Prinsip bimbingan dan Konseling memnguraikan tentang pokok – pokok dasar pemikiran yang dijadikan pedoman program pelaksanaan atau aturan main yanh harus di ikuti dalam pelaksanaan program pelayanan bimbingan dan dapat juga dijadikan sebagai seperangkat landassan praktis atau aturan main yang harus diikuti dalam pelaksanaan program pelayanan bimbingan dan konseling di sekolah.

Prayitno mengatakan : ” Bahwa prinsip merupaka hasil kajian teoritik dan telaah lapangan yanh digunakan sebgai pedoman pelaksanaan sesuatu yang dimaksudkan” jadi dari pendapat diatas dapat disimpulkan bahwa prinsip – prinsip bimbingan dan konseling merupakan pemaduan hasil – hasil teori dan praktek yang dirumuskan dan dijadikan pedoman sekaligus dasar bagi peyelengaran pelayanan.

Macam – macam prinsip bimbingan dan konseling
Dalam pelayanan bimbuingasn dan konseling prisip yang digunakan bersumber dari kajian filosofis hasil dari penelitian dan pengalama praktis tentang hakikat manusia, perkembangan dan kehidupan manusia dalam konteks sosial budayanya, pegertian, tujuan, fungsi, dan proseses, penyelenggaraan bimbingan dan konseling.

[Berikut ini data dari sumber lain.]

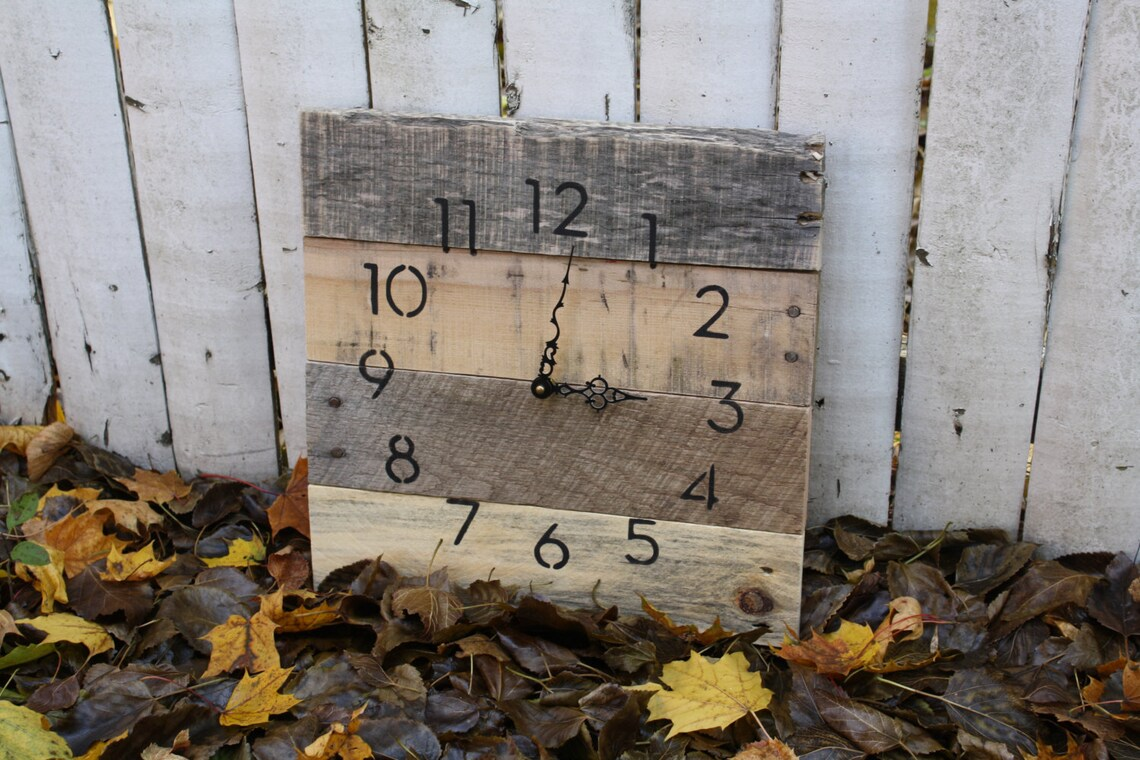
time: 3:01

Ada beberapa prinsip pelaksanaan bimbingan dan konseling diantaranya :
a.    Bimbingan adalah suatu proses membantu individu agar mereka dapat membantu dirinya sendiri dalam menyelesaikan masalah yang dihadapinya.
b.    Hendaknya bimbingan bertitik tolak (berfokus) pada individu yang dibimbing
c.    Bimbingan diarahkan pada individu dan tiap individu memiliki karakteristik tersendiri.
d.    Masalah yang dapat diselesaikan oleh tim pembimbing di lingkungan lembaga hendaknya diserahkan kepada ahli atau lembaga yang berwenang menyelesaikannya.
e.    Bimbingan dimulai dengan identifikasi kebutuhan yang dirasakan oleh individu yang akan dibimbing.
f.     Bimbingan harus luwes dan fleksibel sesuai dengan kebutuhan individu dan masyarakat.
g.    Program bimbingan di lingkungan lembaga pendidikan tertentu harus sesuai dengan program pendidikan pada lembaga yang bersangkutan.
h.    Hendaknya pelaksanaan program bimbingan dikelola oleh orang yang memiliki keahlian dalam bidang bimbingan, dapat bekerja sama dan menggunakan sumber-sumber yang relevan yang berada di dalam ataupun di luar lembaga penyelenggara pendidikan.
i.      Hendaknya melaksanakan program bimbingan di evaluasi untuk mengetahui hasil dan pelaksanaan program (Nur Ihsan, 2006 : 9)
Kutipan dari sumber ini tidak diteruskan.